Match Perfecto

Capítulo 3

Capítulo 3 – El reencuentro

La conversación virtual había terminado con una nota inesperadamente cálida.

—Quizás algún día nos veamos, aunque no lo creas.

Braulio Montclair —alias MontBlaze— leyó aquella frase con el ceño apenas fruncido. El estudio olía a madera encerada y a whisky reciente; el hielo, ya derretido, había dejado un anillo húmedo sobre el escritorio. Cerró la aplicación sin borrar la cuenta. No quiso admitir que la frase le había dejado una vibración incómoda en el pecho, como una nota sostenida demasiado tiempo.

“Ni en un millón de años”, pensó. Pero el pensamiento no tenía convicción.

Días después, el destino decidió reírse.

El salón principal de la mansión Montclair brillaba bajo las lámparas de cristal. El aroma a flores blancas se mezclaba con el perfume denso de las velas y el leve olor metálico de la cubertería recién pulida. Todo estaba dispuesto para una cena formal. Los padres de Braulio habían organizado un encuentro con la familia di Rossa, reforzando la alianza comercial que los unía desde generaciones.

Y sellando, de paso, un compromiso no del todo consultado.

Cuando Valentina di Rossa cruzó el umbral, el sonido de sus tacones sobre el mármol resonó con una seguridad medida. Braulio levantó la vista por pura cortesía automática… y se quedó un segundo más de lo previsto.

Ella ya no era la joven altiva que recordaba. El vestido oscuro delineaba su figura con elegancia precisa; su postura era recta, su mirada firme. Y cuando sonrió —apenas, lo justo—, el gesto tuvo filo.

Ha aprendido a usar su belleza como un arma”, pensó él, sintiendo una mezcla irritante de admiración y fastidio. “Y le queda bien.”

Valentina también lo evaluó en silencio. El traje impecable, el nudo perfecto de la corbata, la seguridad con la que ocupaba el espacio. Había madurado. Se notaba en la forma en que sostenía la mirada, en la calma casi calculada de sus movimientos.

“Ahora parece un príncipe de hierro”, se dijo. “Y sigue sin caerme bien.”

Sus padres hablaban animadamente de negocios, inversiones, expansión internacional. Las risas adultas llenaban el aire como si todo estuviera decidido desde hacía décadas.

Para ellos, aquella noche era una celebración.

Para Valentina y Braulio, era una tregua obligada.

—Hola, Braulio —saludó ella con una sonrisa diplomática que no alcanzó sus ojos.

Hola, arrogante insoportable”, pensó al mismo tiempo.

Braulio respondió con un beso protocolario en la mejilla.

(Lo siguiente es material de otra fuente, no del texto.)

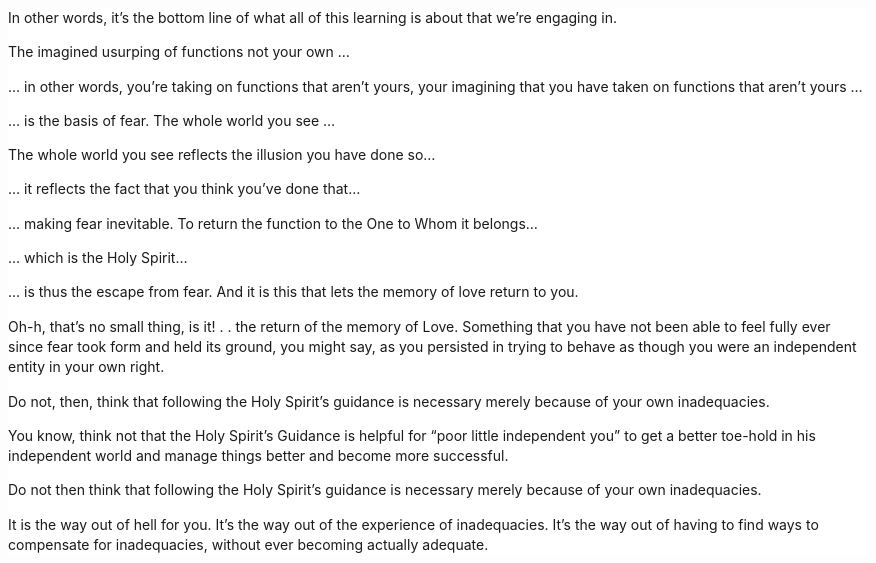 In other words, it&rsquo;s the bottom line of what all of this learning
is about that we&rsquo;re engaging in.

<div markdown="1" class="well book">
The imagined usurping of functions not your own &hellip;
</div>

&hellip; in other words, you&rsquo;re taking on functions that
aren&rsquo;t yours, your imagining that you have taken on functions that
aren&rsquo;t yours &hellip;

<div markdown="1" class="well book">
&hellip; is the basis of fear. The whole world you see &hellip;

The whole world you see reflects the illusion you have done
so&hellip;
</div>

&hellip; it reflects the fact that you think you&rsquo;ve done
that&hellip;

<div markdown="1" class="well book">
&hellip; making fear inevitable. To return the function to the One to
Whom it belongs&hellip;
</div>

 &hellip; which is the Holy Spirit&hellip;

<div markdown="1" class="well book">
&hellip; is thus the escape from fear. And it is this that lets the
memory of love return to you.
</div>

Oh-h, that&rsquo;s no small thing, is it! . . the return of the memory
of Love. Something that you have not been able to feel fully ever since
fear took form and held its ground, you might say, as you persisted in
trying to behave as though you were an independent entity in your own
right.

<div markdown="1" class="well book">
Do not, then, think that following the Holy Spirit&rsquo;s guidance is
necessary merely because of your own inadequacies.
</div>

You know, think not that the Holy Spirit&rsquo;s Guidance is helpful for
&ldquo;poor little independent you&rdquo; to get a better toe-hold in
his independent world and manage things better and become more
successful.

<div markdown="1" class="well book">
Do not then think that following the Holy Spirit&rsquo;s guidance is
necessary merely because of your own inadequacies.
</div>

It is the way out of hell for you. It&rsquo;s the way out of the
experience of inadequacies. It&rsquo;s the way out of having to find
ways to compensate for inadequacies, without ever becoming actually
adequate.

La piel de ella estaba fría y olía a un perfume sutil, con notas especiadas.

—Hola, Valentina. Qué gusto verte.

“Mentira. Hoy será una noche eterna, gracias a ti”.

Ella sostuvo la sonrisa.

—Por favor. Tú y yo sabemos que podemos sentir cualquier cosa menos gusto.

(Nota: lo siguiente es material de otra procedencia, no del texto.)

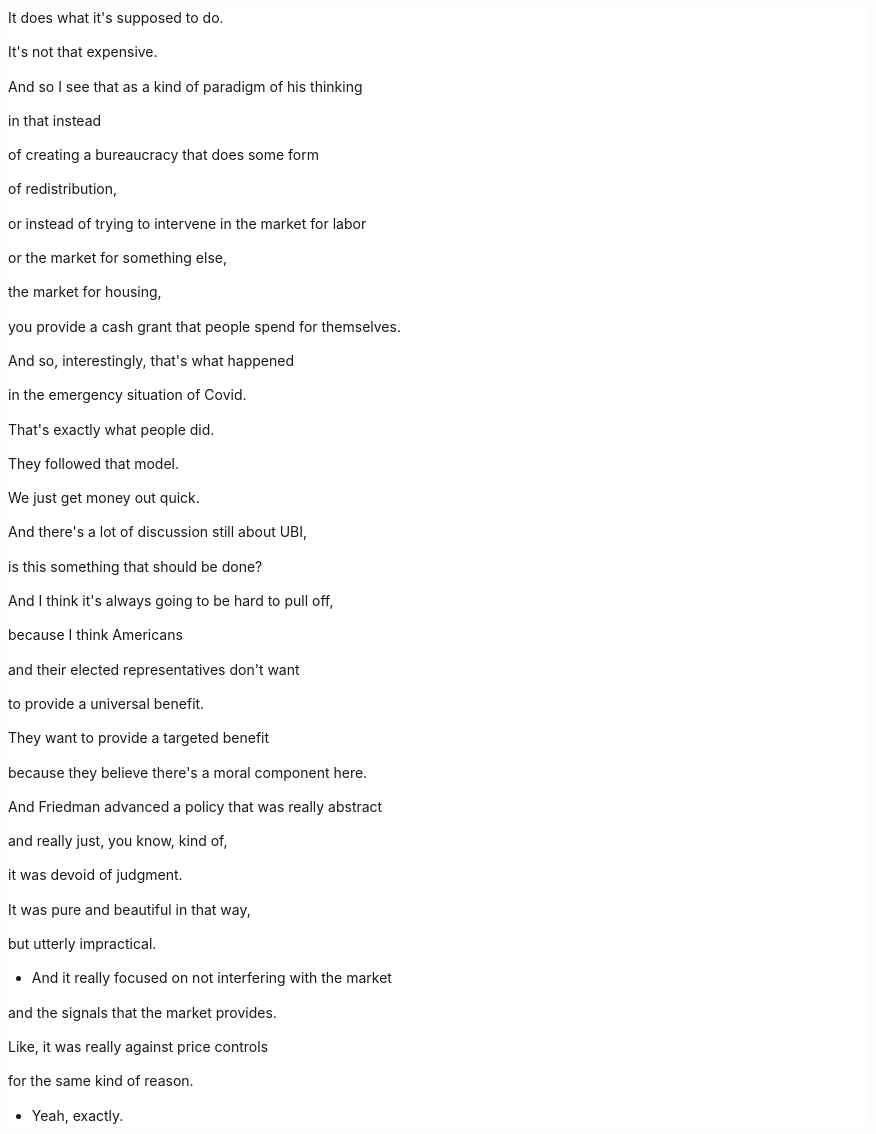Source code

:It does what it's supposed to do.

It's not that expensive.

And so I see that as a kind of paradigm of his thinking

in that instead

of creating a bureaucracy that does some form

of redistribution,

or instead of trying to intervene in the market for labor

or the market for something else,

the market for housing,

you provide a cash grant that people spend for themselves.

And so, interestingly, that's what happened

in the emergency situation of Covid.

That's exactly what people did.

They followed that model.

We just get money out quick.

And there's a lot of discussion still about UBI,

is this something that should be done?

And I think it's always going to be hard to pull off,

because I think Americans

and their elected representatives don't want

to provide a universal benefit.

They want to provide a targeted benefit

because they believe there's a moral component here.

And Friedman advanced a policy that was really abstract

and really just, you know, kind of,

it was devoid of judgment.

It was pure and beautiful in that way,

but utterly impractical.

- And it really focused on not interfering with the market

and the signals that the market provides.

Like, it was really against price controls

for the same kind of reason.

- Yeah, exactly.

La frase salió suave, casi dulce. El contraste era delicioso.

Él alzó apenas una ceja.

—Vaya, sigues igual de agria como siempre.

Y peligrosamente atractiva cuando atacas”, pensó, molesto consigo mismo.

—Y tú, igual de arrogante.

“Y molesto. Y seguro. Y… malditamente interesante.”

La tensión se instaló entre ellos como electricidad estática. Sonrieron hacia afuera. Se apuñalaron con cortesía.

El padre de Braulio interrumpió el intercambio con voz entusiasta.

—¡Muchachos! Vengan, necesitamos una foto familiar.

Braulio se inclinó apenas hacia Valentina mientras caminaban juntos. El roce de sus hombros fue mínimo, pero suficiente para que ambos lo notaran.

—Te sugiero que cambies esa cara de rottweiler —murmuró él, con una sonrisa perfecta hacia los invitados—. Recuerda que somos los payasos de este circo.

Valentina mantuvo la vista al frente, labios impecables.

—Cómo olvidarlo, cosita.

“Si me obligan a casarme contigo, pediré cláusula de alejamiento.”

Se colocaron uno al lado del otro para la fotografía. El fotógrafo pidió que se acercaran más.

Más.

Un poco más.

El brazo de Braulio rodeó la cintura de Valentina. La tela del vestido era suave; debajo, la tensión de sus músculos era evidente.

“Ni se te ocurra disfrutar esto”, se dijo ella.

“Ni se te ocurra notar que huele increíble”, se ordenó él.

—Sonrían —pidió el fotógrafo.

Ambos mostraron la versión más impecable de sí mismos.

Flash.

Durante la cena, compartieron mesa. Las copas tintineaban, el vino tenía un aroma profundo y afrutado. Las conversaciones de negocios flotaban por encima como un telón de fondo constante.